Re: New 6-piece tablebases

Post by Houdini »

syzygy wrote:The probing code is fully multithreaded as well.
Ronald,

Congrats for your new EGTB system!
Could you comment on the multi-threaded performance? Suppose 8 threads are simultaneously probing, how much of the probing code can run simultaneously?

All the EGTB solutions I've tested so far (Gaviota, Nalimov, Scorpio) have a serious problem with multi-threaded access, too much of the code is behind a single mutex (critical section) and when 8 threads probe there are 7 threads waiting while the first thread is doing its probe.

Robert
Daniel Shawul
Posts: 4186
Joined: Tue Mar 14, 2006 11:34 am
Location: Ethiopia

Re: New 6-piece tablebases

Post by Daniel Shawul »

Houdini wrote:
syzygy wrote:The probing code is fully multithreaded as well.
Ronald,

Congrats for your new EGTB system!
Could you comment on the multi-threaded performance?
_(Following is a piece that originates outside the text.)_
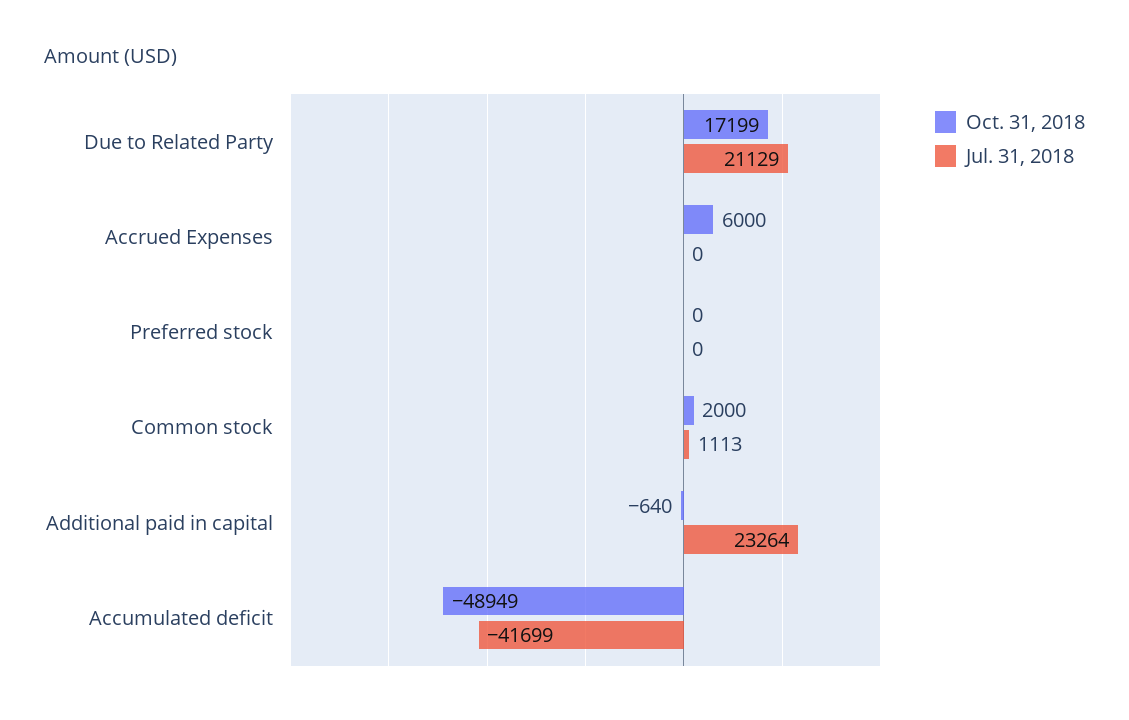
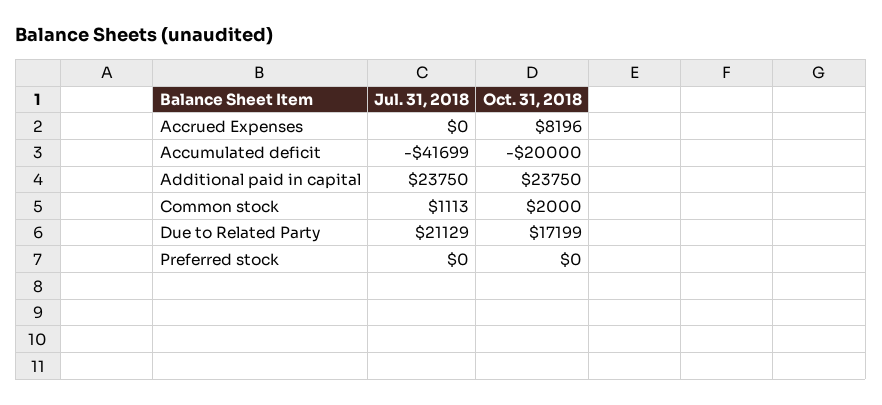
Oct. 31, 2018, Accrued Expenses: 6000 -> 8196
Oct. 31, 2018, Additional paid in capital: -640 -> 23750
Jul. 31, 2018, Additional paid in capital: 23264 -> 23750
Oct. 31, 2018, Accumulated deficit: -48949 -> -20000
Suppose 8 threads are simultaneously probing, how much of the probing code can run simultaneously?

All the EGTB solutions I've tested so far (Gaviota, Nalimov, Scorpio) have a serious problem with multi-threaded access, too much of the code is behind a single mutex (critical section) and when 8 threads probe there are 7 threads waiting while the first thread is doing its probe.

Robert
Hah..this is false at least for scorpio. I have code that allows upto 8 searchers to do probes simultaneously. The LRU cache has locks but that is just about it. Please lets not spread FUD.
syzygy
Posts: 5774
Joined: Tue Feb 28, 2012 11:56 pm

Re: New 6-piece tablebases

Post by syzygy »

Houdini wrote:Could you comment on the multi-threaded performance? Suppose 8 threads are simultaneously probing, how much of the probing code can run simultaneously?
Multi-threaded access is completely simultaneous, except for a single lock that is taken when accessing a particular table for the first time (this is negligible).
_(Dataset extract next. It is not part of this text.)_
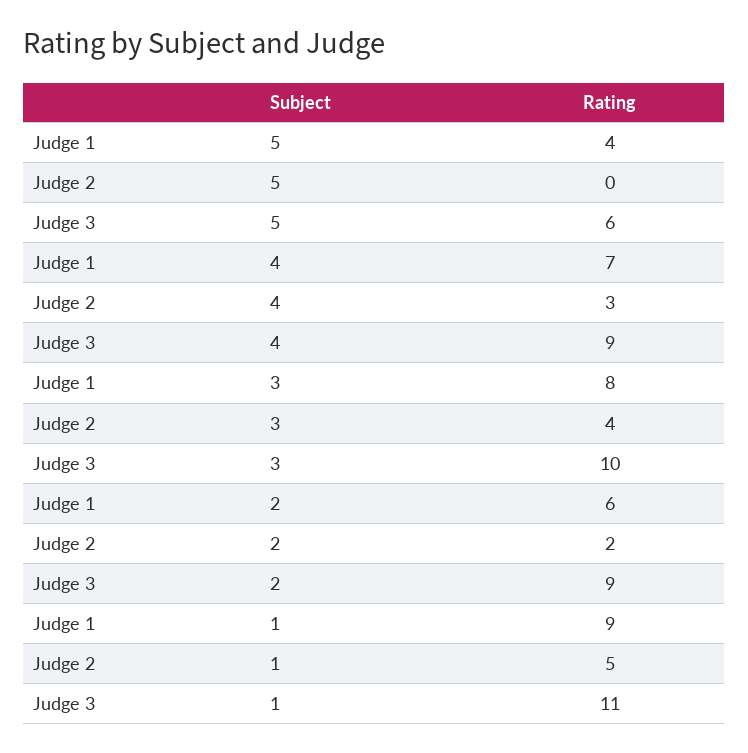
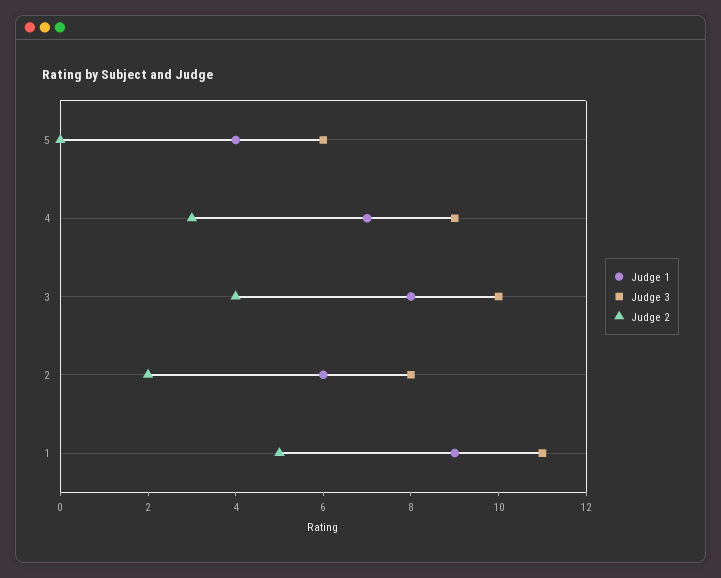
Judge 3, 2: 9 -> 8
One of the reasons for not needing the mutex that the other systems have is that I let the OS do all the caching. I simply mmap() the compressed tables into memory and directly acccess the compressed data. For 5-piece tables that should never be a problem (it's just 378 MB). For 6-piece tables I don't know how well e.g. Windows handles it.
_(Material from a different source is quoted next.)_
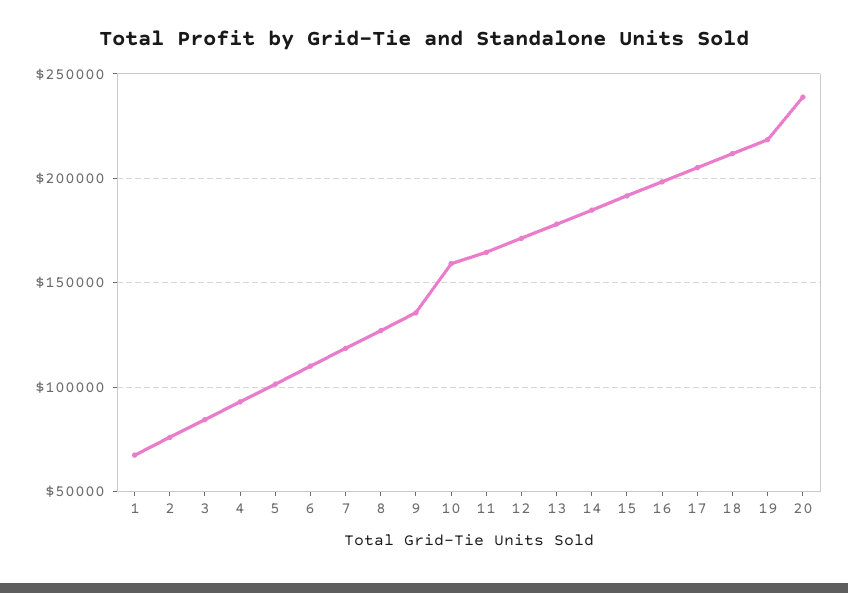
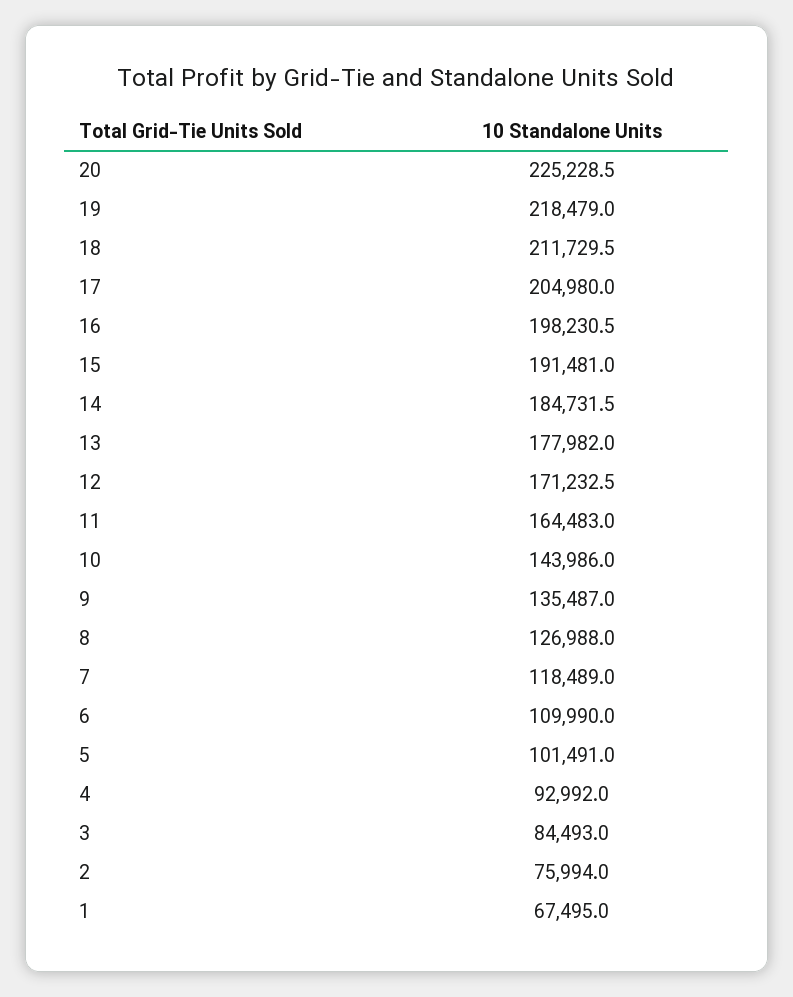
10: 160000 -> 143986
20: 240000 -> 225228.5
Accessing 6-piece tables on 32-bit systems would need some work, because mmap()ing them will run into problems, but on 32-bit systems it seems to make more sense to stay with 5-piece tables anyway. I think the decompression code currently expects a 64-bit processor, but that can be changed quite easily.
User avatar
Houdini
Posts: 1471
Joined: Tue Mar 16, 2010 12:00 am

Re: New 6-piece tablebases

Post by Houdini »

Daniel Shawul wrote:Hah..this is false at least for scorpio. I have code that allows upto 8 searchers to do probes simultaneously. The LRU cache has locks but that is just about it. Please lets not spread FUD.
AFAIK with large cache sizes a lot of time is spent traversing the LRU cache, and that is exactly what you are locking.
Do you have any performance data that would suggest otherwise?

Robert
User avatar
Houdini
Posts: 1471
Joined: Tue Mar 16, 2010 12:00 am

Re: New 6-piece tablebases

Post by Houdini »

syzygy wrote:Multi-threaded access is completely simultaneous, except for a single lock that is taken when accessing a particular table for the first time (this is negligible).
That's great, I'm looking forward to testing your system.

Cheers,
Robert
Daniel Shawul
Posts: 4186
Joined: Tue Mar 14, 2006 11:34 am
Location: Ethiopia

Re: New 6-piece tablebases

Post by Daniel Shawul »

Houdini wrote:
Daniel Shawul wrote:Hah..this is false at least for scorpio. I have code that allows upto 8 searchers to do probes simultaneously. The LRU cache has locks but that is just about it. Please lets not spread FUD.
AFAIK with large cache sizes a lot of time is spent traversing the LRU cache, and that is exactly what you are locking.
Do you have any performance data that would suggest otherwise?
You ask me data for your claim? You are the one who said all 3 TBs can only probe with one thread while the rest are stuck, so lets see it.
My caches have always been small and they store _decompressed_ data. So a hit is very fast while if you let the OS cache it you will have to decompress a block of data everytime. I tested this a long time ago with upto 4 threads and found no problems, and the lru cache did speed things up.